Require permits to include pollution controls, limits, and monitoring that protect public health and water quality needed for drinking water, fisheries, swimming, wildlife, shellfish, farming, and other uses. (Water Quality Standards and Effluent Limits).

The Victories

Clean Water protections have lead to real progress for watersheds across the United States.

You can explore the power and promise of the Act through our interactive map that highlights 50 key victories won by our movement.

How you can help

We've got a plan

ACT50 is a collective call for governments, Waterkeepers, and people like you to unite in the fight for clean water. Working together, we can ensure that water is drinkable, fishable, and swimmable by enforcing laws, holding polluters accountable, and empowering citizens. We’re prioritizing four key aspects of the Act where we can make real improvements. Take action with us today!
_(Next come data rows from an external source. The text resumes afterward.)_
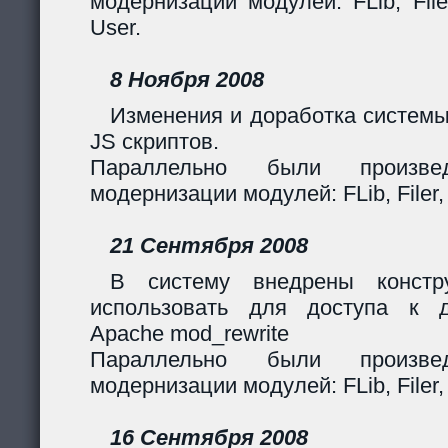
модернизации модулей: FLib, Filer
User.
8 Ноября 2008
Изменения и доработка системы
JS скриптов.
Параллельно были произв
модернизации модулей: FLib, Filer,
21 Сентября 2008
В систему внедрены констр
использовать для доступа к 
Apache mod_rewrite
Параллельно были произв
модернизации модулей: FLib, Filer,
16 Сентября 2008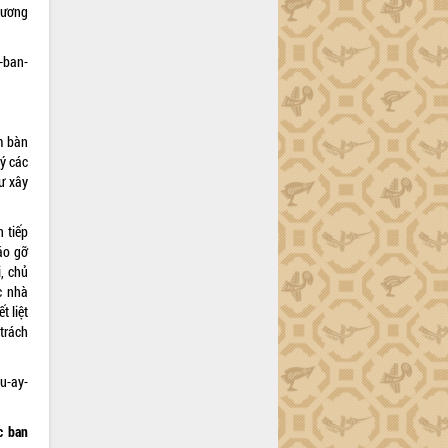
phương
-ban-
m bàn
ý các
ư xây
 tiếp
áo gỡ
, chủ
c nhà
 liệt
trách
u-ay-
c ban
Waters of the United States

PRIORITY #1

Waters of the United States - Starting in 2015, the U.S. EPA began redefining which waters can be protected from pollution and destruction under the Act. These unprecedented changes dramatically eliminated federal Clean Water Act protections for rivers, streams, lakes, wetlands, and other waters across the country. We’re advocating for full restoration of clean water protections for U.S. waters; this includes asking EPA to restore the broad regulatory definition of “waters of the United States.”

Click here to act now!

Industrial Confined Animal Meat and Dairy Production

PRIORITY #2

Currently, the multinational corporate animal agriculture industry enjoys a free pass to pollute U.S. air, land, and water, which harms farmers, communities, and people’s health. We must stop these practices and clean up pollution from confined animal feeding operations (CAFOs) through legislation, like the Farm System Reform Act, strengthening and enforcing regulations and permits, and ensuring transparency and opportunities for public participation in permitting decisions that dramatically impact their health and welfare.

Click here to act now!

Nonpoint Source and Stormwater Pollution

PRIORITY #3

Nonpoint source pollution comes from multiple sources—such as agricultural, urban, and industrial runoff—and is the largest unaddressed source of water pollution in the country. This problem is made worse by the government’s failure to fully enforce Clean Water Act requirements for stormwater permits and combined sewer overflows—e.g., untreated discharges from sewer pipes that collect stormwater, raw sewage, and industrial waste. We’re advocating for the government to prioritize using newly available infrastructure funding to assist communities to clean up the pollution and regulatory authority to protect U.S. waters under the Clean Water Act.

Click here to act now!

Emerging Contaminants, PFAS, and Plastic

PRIORITY #4

These largely unregulated pollutants are contaminating waters throughout the country and present new challenges that must be addressed urgently and systematically by the U.S. EPA under the Clean Water Act. While we are starting to make some progress on controlling PFAS, or per- and polyfluoroalkyl substances (aka “forever chemicals”), we need EPA to prioritize using their existing authority and new infrastructure funding to work with other federal agencies and state and tribal governments to monitor, clean up, and place limits on the discharge of PFAS, emerging contaminants, and plastics, including on the industrial sources that produce them. We’re asking EPA to urgently prioritize these actions and are supporting the Clean Water Standards for PFAS Act and the Break Free from Plastic Pollution Act to further control this pollution.